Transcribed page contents
##############################

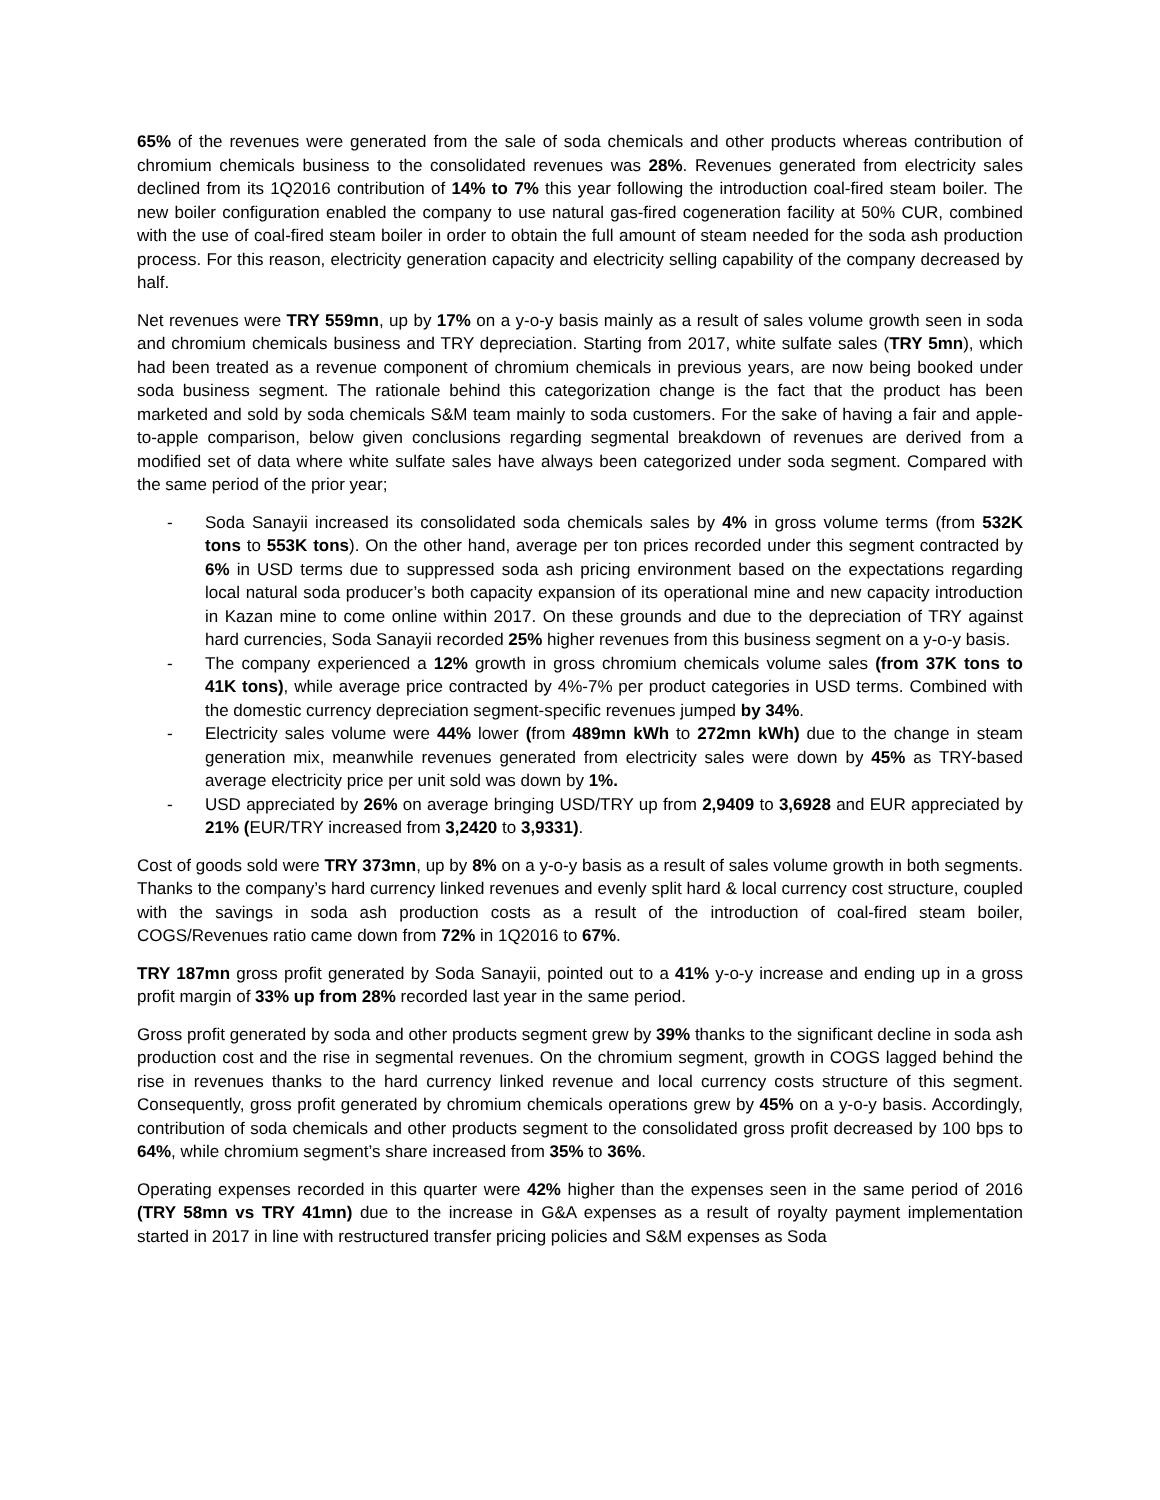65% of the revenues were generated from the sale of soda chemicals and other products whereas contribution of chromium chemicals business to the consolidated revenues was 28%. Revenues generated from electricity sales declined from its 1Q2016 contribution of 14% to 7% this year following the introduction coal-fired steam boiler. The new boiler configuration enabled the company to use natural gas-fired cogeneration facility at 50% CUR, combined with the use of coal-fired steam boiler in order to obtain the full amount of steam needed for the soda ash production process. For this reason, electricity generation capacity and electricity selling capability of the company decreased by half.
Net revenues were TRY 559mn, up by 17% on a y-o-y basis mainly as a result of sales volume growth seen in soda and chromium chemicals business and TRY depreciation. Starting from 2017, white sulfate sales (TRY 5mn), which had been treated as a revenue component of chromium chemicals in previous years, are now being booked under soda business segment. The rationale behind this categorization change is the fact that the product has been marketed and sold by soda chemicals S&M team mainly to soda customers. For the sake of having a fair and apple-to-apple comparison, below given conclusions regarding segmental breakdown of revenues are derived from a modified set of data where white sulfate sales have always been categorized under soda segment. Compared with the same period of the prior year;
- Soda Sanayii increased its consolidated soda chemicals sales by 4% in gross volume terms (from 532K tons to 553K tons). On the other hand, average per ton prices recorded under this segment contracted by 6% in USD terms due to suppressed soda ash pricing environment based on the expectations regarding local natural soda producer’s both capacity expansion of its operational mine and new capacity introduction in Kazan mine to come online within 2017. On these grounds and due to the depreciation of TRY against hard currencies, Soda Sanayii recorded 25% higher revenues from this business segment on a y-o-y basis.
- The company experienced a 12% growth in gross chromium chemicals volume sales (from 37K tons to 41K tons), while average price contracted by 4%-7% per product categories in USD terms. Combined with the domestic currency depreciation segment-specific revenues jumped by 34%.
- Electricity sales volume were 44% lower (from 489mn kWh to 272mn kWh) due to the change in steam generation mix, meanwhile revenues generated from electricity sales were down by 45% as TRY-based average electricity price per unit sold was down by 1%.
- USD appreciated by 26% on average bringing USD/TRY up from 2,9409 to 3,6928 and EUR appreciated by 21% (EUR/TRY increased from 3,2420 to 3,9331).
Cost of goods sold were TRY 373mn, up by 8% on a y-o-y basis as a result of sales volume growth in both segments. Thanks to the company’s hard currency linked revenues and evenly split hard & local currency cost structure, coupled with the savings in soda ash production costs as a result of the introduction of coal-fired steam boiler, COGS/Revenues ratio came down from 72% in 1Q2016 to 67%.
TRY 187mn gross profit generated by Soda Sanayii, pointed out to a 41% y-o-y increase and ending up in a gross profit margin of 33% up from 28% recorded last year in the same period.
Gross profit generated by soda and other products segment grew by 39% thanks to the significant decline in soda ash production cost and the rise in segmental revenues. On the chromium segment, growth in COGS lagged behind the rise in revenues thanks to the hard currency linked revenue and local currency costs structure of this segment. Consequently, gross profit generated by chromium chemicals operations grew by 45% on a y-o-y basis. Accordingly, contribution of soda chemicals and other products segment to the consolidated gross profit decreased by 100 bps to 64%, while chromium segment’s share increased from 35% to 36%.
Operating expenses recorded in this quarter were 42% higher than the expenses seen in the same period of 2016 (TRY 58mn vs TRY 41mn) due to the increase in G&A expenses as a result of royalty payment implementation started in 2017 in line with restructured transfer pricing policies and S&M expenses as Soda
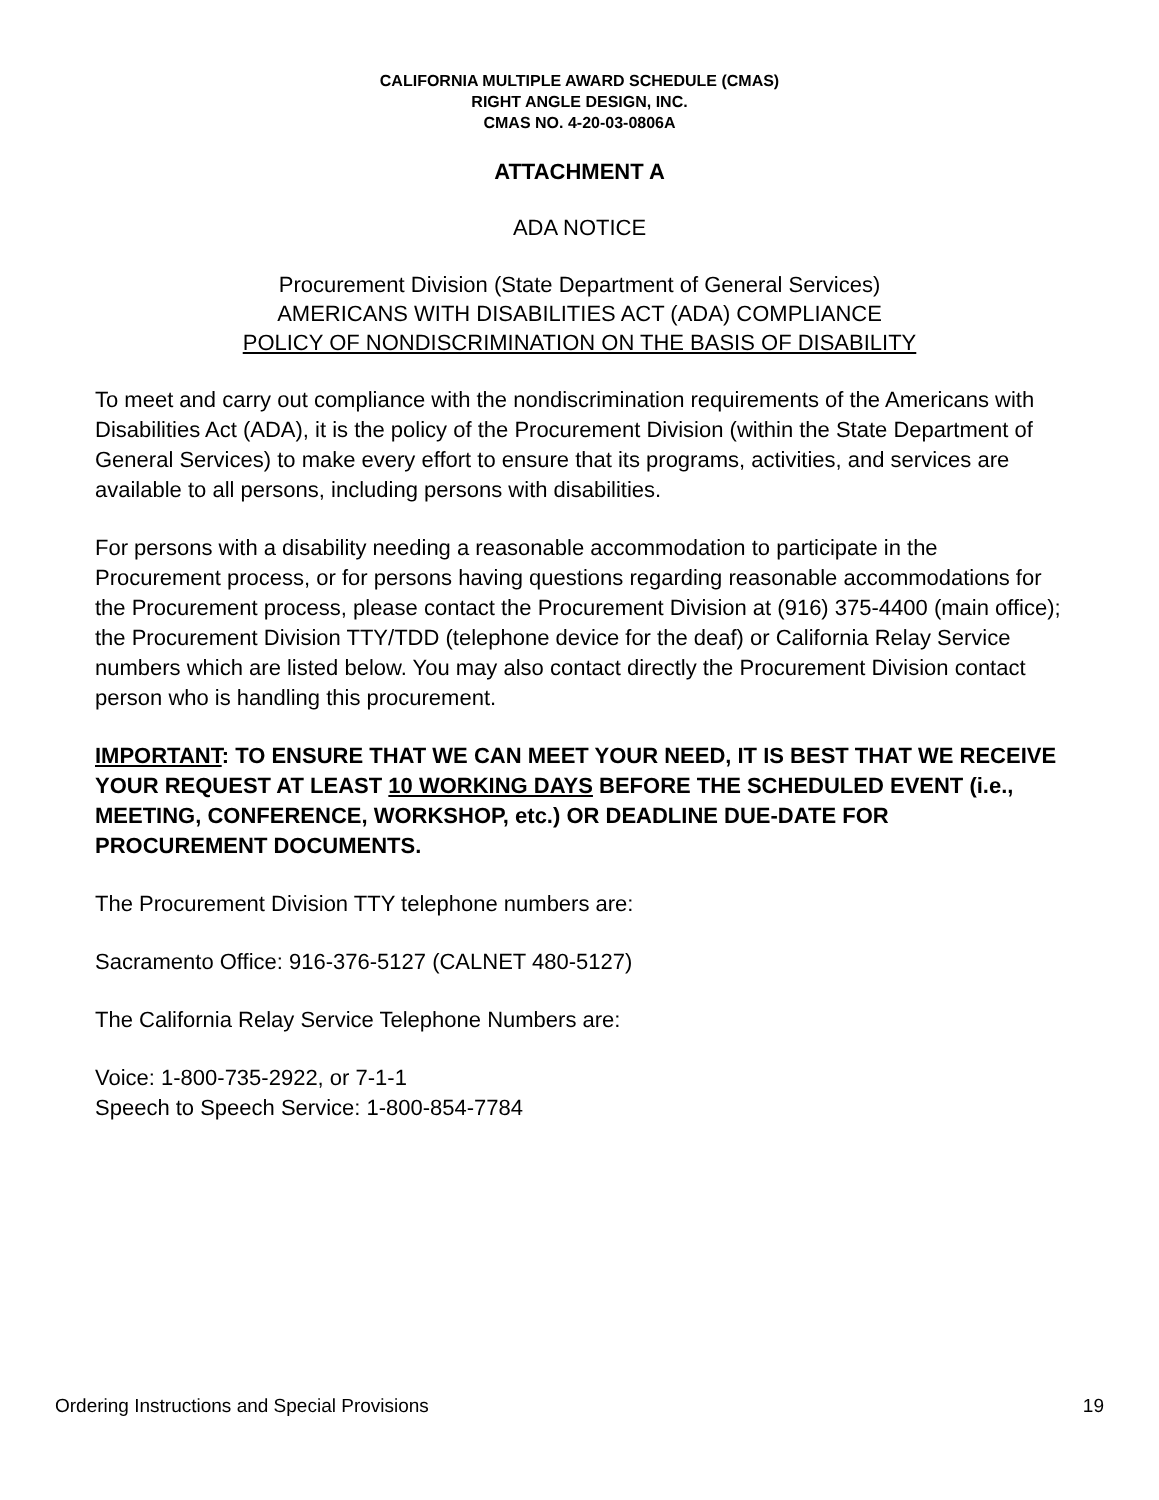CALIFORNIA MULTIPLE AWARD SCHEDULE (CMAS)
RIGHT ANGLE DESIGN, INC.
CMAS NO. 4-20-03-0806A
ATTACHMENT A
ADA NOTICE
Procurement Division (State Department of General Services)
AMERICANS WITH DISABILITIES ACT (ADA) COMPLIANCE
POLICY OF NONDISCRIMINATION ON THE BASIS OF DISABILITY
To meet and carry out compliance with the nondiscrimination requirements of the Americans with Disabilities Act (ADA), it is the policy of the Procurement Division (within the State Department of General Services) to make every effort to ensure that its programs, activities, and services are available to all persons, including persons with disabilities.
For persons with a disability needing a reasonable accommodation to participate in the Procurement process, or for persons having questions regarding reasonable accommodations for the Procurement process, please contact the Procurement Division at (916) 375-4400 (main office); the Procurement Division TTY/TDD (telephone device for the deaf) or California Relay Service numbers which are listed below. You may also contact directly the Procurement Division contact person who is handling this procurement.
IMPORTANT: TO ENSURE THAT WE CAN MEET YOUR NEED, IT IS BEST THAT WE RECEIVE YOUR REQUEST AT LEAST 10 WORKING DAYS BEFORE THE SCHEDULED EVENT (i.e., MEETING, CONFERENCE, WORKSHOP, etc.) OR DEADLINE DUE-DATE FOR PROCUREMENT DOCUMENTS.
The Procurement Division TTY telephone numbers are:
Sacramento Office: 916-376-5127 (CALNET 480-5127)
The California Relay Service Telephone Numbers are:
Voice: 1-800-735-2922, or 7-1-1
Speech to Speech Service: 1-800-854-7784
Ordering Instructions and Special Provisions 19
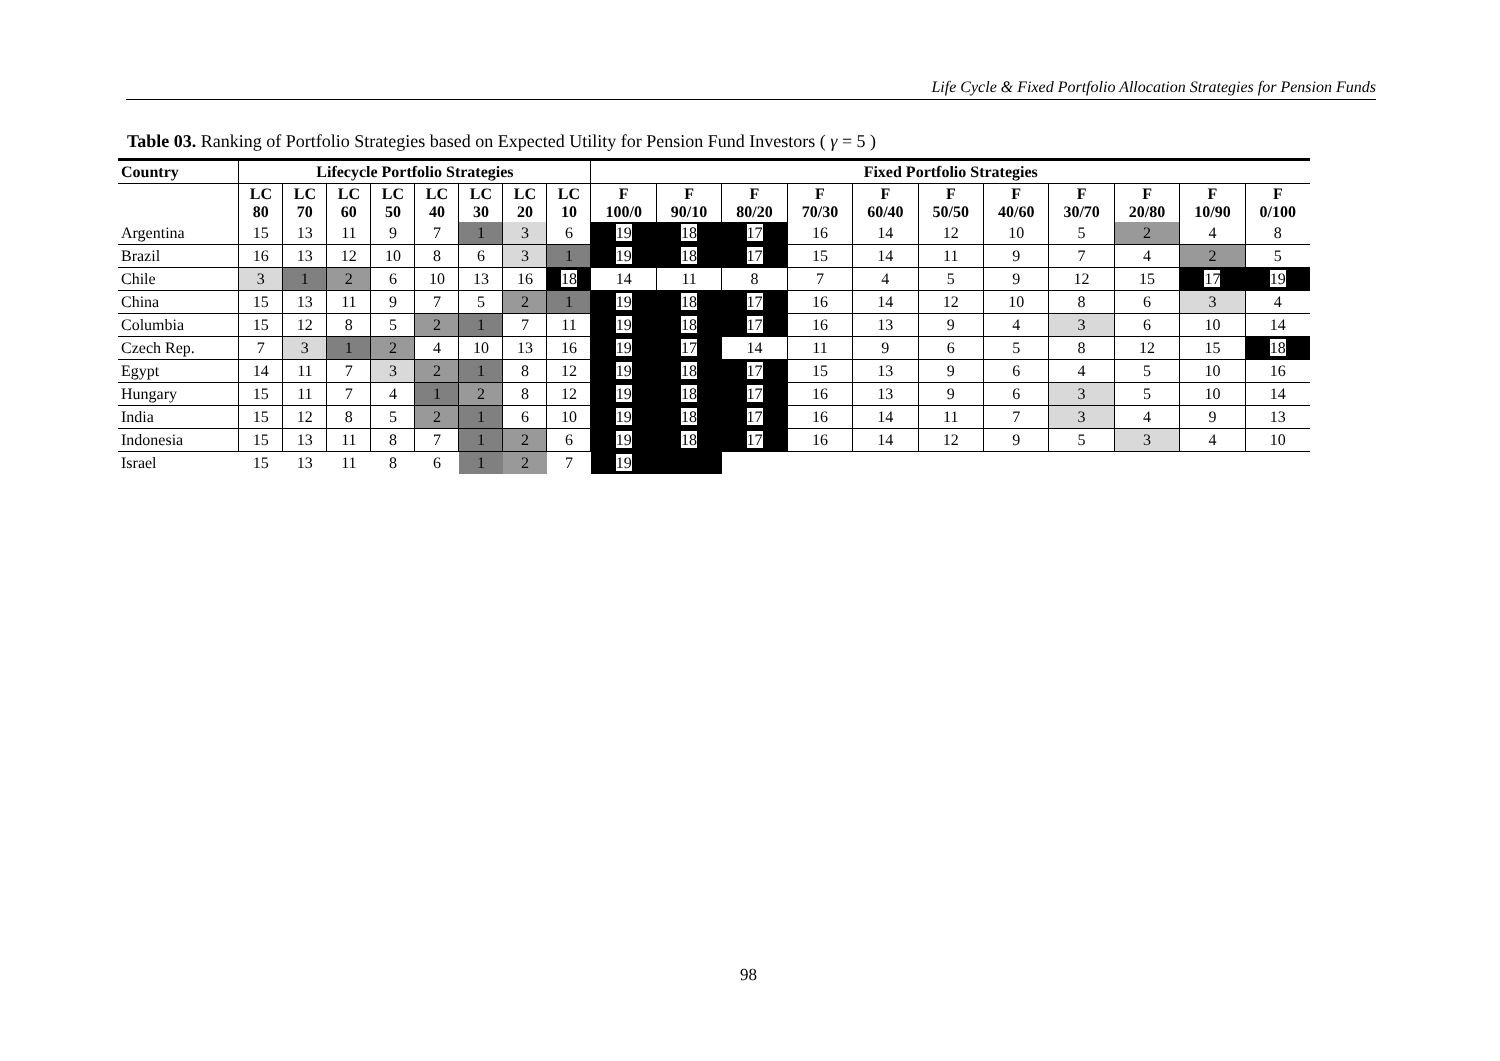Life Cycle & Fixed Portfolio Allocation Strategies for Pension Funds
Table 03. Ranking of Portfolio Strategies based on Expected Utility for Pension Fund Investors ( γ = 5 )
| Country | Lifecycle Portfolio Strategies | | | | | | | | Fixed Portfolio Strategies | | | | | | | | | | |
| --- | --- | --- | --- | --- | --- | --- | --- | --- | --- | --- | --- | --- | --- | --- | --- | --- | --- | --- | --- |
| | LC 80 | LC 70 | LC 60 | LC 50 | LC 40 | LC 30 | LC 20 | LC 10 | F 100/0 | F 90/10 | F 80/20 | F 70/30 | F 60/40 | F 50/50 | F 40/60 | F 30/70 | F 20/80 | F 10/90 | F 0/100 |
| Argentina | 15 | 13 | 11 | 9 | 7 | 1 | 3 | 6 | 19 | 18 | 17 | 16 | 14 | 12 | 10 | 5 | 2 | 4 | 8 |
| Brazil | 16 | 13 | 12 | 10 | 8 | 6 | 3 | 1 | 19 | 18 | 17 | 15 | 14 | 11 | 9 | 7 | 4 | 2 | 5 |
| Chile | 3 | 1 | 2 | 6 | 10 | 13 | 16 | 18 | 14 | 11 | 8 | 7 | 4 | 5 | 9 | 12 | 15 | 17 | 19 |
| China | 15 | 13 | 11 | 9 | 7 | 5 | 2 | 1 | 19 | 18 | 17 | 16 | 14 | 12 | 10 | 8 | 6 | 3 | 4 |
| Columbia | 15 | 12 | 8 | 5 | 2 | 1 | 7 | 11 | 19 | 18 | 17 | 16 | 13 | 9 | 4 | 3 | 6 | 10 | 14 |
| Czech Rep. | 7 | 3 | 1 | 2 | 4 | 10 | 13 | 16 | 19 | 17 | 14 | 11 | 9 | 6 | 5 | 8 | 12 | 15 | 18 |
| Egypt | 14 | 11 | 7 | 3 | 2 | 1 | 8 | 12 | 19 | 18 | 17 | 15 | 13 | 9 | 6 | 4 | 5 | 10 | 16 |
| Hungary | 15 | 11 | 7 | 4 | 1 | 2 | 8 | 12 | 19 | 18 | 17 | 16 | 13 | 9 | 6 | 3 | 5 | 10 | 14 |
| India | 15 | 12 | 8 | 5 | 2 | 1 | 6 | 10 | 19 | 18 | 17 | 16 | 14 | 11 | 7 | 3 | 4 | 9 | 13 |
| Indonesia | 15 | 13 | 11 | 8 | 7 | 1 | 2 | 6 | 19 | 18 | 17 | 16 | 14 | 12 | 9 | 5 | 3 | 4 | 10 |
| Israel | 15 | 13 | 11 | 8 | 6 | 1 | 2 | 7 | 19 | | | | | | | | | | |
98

##############################

THE TASK: Looking back over the data above, restate word for word the lines that begin at the line with "POLICY OF NONDISCRIMINATION" and end at the line with "To meet and", inclusive.

ANSWER SPACE:
POLICY OF NONDISCRIMINATION ON THE BASIS OF DISABILITY
To meet and carry out compliance with the nondiscrimination requirements of the Americans with Disabilities Act (ADA), it is the policy of the Procurement Division (within the State Department of General Services) to make every effort to ensure that its programs, activities, and services are available to all persons, including persons with disabilities.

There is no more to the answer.